TASK BRIEF —
Output range, inclusive: from the line containing "- [ ] Enterprise-grade security" to the line containing "- Update security patches". Restate those lines from the data below word for word and only those.

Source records
━━━
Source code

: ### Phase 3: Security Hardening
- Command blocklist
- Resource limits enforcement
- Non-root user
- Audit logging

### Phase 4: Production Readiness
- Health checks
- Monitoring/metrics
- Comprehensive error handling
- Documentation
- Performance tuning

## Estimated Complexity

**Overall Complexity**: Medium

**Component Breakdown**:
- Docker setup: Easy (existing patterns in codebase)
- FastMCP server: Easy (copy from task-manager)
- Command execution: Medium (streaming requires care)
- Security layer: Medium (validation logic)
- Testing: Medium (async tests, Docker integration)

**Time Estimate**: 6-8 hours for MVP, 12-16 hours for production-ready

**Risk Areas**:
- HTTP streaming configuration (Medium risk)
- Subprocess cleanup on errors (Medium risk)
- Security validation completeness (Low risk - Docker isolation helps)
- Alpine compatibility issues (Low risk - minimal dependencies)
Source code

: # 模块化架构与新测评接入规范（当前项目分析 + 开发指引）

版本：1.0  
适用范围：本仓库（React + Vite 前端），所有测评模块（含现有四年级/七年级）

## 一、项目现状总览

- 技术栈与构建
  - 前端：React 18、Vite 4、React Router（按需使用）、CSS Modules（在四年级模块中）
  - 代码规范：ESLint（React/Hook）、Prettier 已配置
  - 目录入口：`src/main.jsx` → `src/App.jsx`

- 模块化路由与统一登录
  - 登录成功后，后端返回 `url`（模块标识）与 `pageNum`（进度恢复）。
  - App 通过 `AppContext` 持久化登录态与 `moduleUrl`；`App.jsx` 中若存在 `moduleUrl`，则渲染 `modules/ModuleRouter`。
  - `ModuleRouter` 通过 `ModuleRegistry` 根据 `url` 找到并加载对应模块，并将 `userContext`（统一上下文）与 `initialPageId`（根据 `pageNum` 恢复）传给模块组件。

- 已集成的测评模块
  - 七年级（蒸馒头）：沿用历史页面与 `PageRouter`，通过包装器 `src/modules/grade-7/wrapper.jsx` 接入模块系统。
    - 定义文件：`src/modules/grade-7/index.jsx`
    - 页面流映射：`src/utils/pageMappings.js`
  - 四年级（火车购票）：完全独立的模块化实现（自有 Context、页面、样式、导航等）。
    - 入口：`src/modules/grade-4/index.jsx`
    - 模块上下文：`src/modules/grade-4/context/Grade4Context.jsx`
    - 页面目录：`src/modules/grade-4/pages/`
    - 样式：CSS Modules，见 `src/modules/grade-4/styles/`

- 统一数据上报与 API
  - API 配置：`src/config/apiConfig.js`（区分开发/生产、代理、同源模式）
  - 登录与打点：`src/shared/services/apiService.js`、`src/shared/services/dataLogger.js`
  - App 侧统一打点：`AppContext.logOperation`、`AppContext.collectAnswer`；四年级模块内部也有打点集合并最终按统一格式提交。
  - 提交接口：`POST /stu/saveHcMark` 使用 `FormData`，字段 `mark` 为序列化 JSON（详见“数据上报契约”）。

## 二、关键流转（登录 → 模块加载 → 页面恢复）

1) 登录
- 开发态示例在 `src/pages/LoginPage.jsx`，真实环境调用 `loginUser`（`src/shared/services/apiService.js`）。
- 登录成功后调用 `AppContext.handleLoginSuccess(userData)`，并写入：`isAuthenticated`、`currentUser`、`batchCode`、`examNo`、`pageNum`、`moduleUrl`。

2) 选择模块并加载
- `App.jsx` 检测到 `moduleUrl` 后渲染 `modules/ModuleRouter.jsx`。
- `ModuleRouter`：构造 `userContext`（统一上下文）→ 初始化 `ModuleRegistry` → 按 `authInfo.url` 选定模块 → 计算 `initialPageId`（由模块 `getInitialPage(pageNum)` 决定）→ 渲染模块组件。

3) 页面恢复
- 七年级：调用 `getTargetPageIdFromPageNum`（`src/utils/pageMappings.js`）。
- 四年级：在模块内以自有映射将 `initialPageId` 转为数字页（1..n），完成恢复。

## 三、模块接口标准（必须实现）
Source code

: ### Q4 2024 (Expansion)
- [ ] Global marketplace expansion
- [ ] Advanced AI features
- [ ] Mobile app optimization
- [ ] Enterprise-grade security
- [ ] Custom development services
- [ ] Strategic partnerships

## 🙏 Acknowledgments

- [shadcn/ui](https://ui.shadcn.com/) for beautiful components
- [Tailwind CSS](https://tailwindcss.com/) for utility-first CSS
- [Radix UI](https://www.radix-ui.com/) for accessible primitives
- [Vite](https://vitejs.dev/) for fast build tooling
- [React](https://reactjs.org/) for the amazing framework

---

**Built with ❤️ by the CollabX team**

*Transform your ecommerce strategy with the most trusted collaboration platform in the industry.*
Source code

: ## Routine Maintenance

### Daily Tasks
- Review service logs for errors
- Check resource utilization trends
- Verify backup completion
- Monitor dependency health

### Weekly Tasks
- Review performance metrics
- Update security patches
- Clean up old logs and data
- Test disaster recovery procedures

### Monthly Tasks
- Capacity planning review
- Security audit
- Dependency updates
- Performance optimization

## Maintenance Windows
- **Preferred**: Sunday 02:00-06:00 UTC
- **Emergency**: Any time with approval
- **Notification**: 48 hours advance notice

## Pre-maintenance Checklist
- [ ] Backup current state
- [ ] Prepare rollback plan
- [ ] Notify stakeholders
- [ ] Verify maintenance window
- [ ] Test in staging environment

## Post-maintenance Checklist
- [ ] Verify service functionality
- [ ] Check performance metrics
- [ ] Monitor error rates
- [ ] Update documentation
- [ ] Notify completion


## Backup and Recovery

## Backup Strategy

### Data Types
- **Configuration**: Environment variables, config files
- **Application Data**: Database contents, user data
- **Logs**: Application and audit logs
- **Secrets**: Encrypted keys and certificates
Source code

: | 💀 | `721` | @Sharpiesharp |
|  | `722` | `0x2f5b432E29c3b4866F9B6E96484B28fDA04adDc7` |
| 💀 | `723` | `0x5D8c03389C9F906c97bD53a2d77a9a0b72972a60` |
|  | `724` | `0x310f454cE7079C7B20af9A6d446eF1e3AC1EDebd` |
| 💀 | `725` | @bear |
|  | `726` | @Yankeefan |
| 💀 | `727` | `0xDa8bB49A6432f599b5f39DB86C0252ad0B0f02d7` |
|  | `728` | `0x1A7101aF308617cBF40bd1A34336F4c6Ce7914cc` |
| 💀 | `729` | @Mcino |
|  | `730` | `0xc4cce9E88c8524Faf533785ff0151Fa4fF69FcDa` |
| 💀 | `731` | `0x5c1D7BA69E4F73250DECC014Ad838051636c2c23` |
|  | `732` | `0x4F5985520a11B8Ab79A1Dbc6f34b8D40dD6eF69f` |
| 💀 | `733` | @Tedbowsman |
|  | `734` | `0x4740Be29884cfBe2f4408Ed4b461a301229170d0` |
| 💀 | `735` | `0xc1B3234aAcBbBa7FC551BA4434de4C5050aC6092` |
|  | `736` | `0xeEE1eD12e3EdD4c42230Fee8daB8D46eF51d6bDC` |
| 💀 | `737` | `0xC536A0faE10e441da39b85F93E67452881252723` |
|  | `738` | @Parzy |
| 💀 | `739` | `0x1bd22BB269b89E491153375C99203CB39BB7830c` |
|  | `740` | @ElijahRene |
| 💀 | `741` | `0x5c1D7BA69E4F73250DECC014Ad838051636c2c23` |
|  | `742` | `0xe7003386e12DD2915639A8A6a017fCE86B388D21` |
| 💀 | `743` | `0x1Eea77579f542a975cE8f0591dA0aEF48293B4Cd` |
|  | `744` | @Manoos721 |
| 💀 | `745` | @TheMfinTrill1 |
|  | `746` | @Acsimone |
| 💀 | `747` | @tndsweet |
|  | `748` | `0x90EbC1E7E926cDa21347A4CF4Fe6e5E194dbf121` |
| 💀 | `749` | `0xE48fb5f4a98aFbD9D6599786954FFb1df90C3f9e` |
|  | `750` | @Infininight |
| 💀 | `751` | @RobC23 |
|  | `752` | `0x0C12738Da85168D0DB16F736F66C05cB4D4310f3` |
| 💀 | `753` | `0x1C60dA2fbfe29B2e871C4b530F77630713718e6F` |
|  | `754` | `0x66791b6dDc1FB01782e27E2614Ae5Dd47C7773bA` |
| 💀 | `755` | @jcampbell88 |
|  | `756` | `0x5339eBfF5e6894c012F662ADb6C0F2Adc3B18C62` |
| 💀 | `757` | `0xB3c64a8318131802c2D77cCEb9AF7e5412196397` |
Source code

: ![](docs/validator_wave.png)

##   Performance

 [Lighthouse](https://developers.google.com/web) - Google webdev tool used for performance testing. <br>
━━━
SOLUTION TO THIS EXERCISE —
- [ ] Enterprise-grade security
- [ ] Custom development services
- [ ] Strategic partnerships

## 🙏 Acknowledgments

- [shadcn/ui](https://ui.shadcn.com/) for beautiful components
- [Tailwind CSS](https://tailwindcss.com/) for utility-first CSS
- [Radix UI](https://www.radix-ui.com/) for accessible primitives
- [Vite](https://vitejs.dev/) for fast build tooling
- [React](https://reactjs.org/) for the amazing framework

---

**Built with ❤️ by the CollabX team**

*Transform your ecommerce strategy with the most trusted collaboration platform in the industry.*
Source code

: ## Routine Maintenance

### Daily Tasks
- Review service logs for errors
- Check resource utilization trends
- Verify backup completion
- Monitor dependency health

### Weekly Tasks
- Review performance metrics
- Update security patches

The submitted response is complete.